#### Supplied text
[Start of section]
When lockdowns were first implemented and restaurants had to close their doors, millions of people had to quickly pivot to becoming full-time cooks for their families. At first many of us embraced this paradigm shift, pouring our anxiety-laced energy into making breads and tackling meals we otherwise might not have made. After some time had passed, however, things started to get a little…weird. Whether due to cooking burnout or lack of ingredient availability, we started putting together meals that were creative and often a little strange. The Guardian asked its readers to tell them about the weirdest meals they made in lockdown.

The result of a “momentary lapse in concentration” led Fred Wilson to put peanut butter on his beans on toast. Wilson, a restaurant manager, said that while he would not put this on his menu, it was a decent meal, noting that the combination had a “satay-like” quality. A craving for pizza drove Derek Taylor to deploy desperate measures. The result sounds like the results when someone leaves a one-star rating for a recipe but admits they completely changed the ingredients. Taylor didn’t have any flour so used almond meal in the crust, he had no pizza sauce so he substituted canned tomato soup, and he used an unconventional cheese for the topping. Of the result, Taylor claims “It was not as bad as you would expect.” Perhaps, but it was probably bad enough.
[End of section]
#### Problem
Answer these questions from the text about lockdown meals:
1. Which publication asked its readers about the weirdest meals they made in lockdown?
2. What did Fred Wilson put on his beans on toast?
3. What did Derek Taylor use instead of flour in his pizza crust?
The material below is separate from the text about lockdown meals.

#### Source data
[Start of section]
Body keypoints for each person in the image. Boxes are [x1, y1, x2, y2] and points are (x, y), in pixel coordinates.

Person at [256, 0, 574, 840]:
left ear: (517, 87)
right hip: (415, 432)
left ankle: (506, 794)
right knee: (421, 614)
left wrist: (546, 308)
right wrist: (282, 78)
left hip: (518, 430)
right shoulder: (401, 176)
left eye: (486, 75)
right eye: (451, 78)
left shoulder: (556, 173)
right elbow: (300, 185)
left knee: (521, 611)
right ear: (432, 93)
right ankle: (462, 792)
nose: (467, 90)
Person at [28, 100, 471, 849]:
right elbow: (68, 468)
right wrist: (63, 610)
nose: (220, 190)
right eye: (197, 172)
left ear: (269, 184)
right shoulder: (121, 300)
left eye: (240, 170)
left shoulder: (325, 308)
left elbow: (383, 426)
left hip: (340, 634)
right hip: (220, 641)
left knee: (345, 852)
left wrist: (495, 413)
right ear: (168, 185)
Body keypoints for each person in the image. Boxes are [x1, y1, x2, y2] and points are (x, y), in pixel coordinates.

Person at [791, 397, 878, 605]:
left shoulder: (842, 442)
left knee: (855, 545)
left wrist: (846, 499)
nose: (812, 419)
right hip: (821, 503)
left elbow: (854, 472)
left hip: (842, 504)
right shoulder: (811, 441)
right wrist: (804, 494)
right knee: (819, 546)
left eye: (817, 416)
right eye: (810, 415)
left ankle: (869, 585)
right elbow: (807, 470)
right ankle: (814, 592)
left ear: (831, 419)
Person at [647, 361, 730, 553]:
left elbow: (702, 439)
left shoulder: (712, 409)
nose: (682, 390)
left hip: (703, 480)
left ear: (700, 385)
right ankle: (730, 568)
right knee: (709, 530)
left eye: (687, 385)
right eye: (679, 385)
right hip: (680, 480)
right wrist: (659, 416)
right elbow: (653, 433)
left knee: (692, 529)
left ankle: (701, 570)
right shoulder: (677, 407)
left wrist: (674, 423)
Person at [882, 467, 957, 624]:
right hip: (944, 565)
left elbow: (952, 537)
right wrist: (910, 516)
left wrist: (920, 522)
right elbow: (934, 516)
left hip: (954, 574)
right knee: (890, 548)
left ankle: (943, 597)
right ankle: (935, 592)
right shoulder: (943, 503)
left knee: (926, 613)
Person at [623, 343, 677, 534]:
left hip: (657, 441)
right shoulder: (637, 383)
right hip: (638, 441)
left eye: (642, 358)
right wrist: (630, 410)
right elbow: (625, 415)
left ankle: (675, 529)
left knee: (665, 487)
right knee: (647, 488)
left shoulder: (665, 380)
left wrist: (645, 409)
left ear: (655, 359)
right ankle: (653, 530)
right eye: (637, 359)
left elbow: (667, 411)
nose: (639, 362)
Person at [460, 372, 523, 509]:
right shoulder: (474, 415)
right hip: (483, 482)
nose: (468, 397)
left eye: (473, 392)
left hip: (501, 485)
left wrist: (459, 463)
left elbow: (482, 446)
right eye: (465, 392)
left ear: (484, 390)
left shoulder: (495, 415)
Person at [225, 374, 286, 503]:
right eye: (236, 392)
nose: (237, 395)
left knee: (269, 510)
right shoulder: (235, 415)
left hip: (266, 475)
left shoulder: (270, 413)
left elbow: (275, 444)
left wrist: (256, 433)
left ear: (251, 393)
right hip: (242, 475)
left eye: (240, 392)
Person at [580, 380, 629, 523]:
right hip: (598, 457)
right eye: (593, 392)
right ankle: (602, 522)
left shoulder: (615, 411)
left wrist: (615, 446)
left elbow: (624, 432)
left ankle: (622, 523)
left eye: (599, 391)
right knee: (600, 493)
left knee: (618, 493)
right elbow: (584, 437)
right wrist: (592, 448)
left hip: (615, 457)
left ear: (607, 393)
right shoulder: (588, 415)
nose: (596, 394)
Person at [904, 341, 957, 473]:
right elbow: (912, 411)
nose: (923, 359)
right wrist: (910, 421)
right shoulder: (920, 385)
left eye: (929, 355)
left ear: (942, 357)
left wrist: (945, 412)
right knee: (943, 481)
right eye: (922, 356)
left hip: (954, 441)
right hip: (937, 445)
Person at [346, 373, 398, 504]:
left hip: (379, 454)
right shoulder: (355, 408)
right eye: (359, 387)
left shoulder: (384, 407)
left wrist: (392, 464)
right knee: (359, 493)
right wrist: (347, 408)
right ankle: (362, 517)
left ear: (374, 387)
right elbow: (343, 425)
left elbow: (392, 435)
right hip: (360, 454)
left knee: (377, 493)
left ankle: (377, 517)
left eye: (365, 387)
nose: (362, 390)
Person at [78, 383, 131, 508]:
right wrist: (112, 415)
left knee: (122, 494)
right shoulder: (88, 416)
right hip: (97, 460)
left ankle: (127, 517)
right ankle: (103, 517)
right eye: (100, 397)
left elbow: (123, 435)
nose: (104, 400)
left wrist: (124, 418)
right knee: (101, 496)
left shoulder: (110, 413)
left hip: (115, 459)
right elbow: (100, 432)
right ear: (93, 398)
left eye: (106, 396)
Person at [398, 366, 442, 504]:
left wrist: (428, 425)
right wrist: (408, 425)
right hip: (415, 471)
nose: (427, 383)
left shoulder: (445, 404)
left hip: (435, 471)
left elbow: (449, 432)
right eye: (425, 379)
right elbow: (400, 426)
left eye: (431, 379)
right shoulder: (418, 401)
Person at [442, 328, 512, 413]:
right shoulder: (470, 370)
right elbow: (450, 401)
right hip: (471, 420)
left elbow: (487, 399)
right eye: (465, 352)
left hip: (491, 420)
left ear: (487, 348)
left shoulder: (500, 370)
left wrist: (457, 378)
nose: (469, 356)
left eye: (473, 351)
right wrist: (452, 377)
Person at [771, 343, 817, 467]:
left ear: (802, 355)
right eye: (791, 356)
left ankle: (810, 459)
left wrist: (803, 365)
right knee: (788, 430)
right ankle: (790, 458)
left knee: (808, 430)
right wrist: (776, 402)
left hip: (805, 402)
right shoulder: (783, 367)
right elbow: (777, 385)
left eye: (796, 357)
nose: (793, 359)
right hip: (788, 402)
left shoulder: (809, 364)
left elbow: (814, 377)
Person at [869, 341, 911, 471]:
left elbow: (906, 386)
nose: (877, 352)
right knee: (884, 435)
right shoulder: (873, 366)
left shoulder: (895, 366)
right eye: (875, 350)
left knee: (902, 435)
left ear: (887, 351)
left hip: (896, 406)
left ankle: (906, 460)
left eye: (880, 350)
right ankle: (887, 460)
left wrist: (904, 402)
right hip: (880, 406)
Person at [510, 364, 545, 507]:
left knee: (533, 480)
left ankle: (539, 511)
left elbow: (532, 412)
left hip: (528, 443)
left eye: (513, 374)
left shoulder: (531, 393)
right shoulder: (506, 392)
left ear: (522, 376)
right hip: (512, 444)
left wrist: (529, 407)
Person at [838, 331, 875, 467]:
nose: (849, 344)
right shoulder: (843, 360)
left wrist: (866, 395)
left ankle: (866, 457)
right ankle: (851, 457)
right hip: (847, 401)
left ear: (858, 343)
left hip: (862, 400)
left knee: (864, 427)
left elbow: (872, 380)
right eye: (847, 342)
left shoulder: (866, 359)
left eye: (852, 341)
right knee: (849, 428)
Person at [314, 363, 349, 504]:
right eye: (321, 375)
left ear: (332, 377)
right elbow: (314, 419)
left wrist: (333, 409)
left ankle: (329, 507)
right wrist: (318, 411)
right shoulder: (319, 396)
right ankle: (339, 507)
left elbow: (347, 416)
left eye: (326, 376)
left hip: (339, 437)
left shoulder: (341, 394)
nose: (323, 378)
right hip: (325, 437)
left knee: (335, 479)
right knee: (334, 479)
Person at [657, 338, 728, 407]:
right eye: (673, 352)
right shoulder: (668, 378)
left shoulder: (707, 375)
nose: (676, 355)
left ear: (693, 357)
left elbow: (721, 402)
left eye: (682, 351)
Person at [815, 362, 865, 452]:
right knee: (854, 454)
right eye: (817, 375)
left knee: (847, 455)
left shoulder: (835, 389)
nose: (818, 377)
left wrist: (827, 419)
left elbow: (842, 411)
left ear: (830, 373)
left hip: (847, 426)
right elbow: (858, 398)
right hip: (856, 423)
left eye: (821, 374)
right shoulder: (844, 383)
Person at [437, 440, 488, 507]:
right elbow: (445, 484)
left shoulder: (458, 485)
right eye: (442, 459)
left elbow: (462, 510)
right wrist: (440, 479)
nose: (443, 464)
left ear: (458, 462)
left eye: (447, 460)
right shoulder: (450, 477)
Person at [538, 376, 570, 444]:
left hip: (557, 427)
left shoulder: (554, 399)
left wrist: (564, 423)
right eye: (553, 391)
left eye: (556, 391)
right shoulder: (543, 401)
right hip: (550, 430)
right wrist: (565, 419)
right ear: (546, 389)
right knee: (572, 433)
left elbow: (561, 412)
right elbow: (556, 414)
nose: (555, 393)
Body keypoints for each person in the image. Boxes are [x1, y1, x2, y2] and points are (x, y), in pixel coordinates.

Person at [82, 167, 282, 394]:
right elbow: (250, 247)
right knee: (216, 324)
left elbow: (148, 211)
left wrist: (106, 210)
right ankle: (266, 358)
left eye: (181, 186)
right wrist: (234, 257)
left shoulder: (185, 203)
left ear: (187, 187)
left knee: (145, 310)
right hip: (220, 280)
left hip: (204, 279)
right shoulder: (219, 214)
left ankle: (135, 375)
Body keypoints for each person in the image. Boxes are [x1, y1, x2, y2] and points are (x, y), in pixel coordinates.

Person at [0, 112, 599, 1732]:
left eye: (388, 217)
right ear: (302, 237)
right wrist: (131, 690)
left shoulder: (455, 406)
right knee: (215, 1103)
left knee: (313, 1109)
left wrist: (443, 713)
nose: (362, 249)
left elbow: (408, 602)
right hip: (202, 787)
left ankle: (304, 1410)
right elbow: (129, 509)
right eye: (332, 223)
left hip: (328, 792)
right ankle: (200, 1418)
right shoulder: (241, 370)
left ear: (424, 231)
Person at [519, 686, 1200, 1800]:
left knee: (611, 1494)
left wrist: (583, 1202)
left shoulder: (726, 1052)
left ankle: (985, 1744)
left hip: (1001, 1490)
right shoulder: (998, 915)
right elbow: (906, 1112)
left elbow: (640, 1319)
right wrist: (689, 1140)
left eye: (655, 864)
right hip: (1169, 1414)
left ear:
[End of section]
#### Written solution
1. The Guardian
2. Peanut butter
3. Almond meal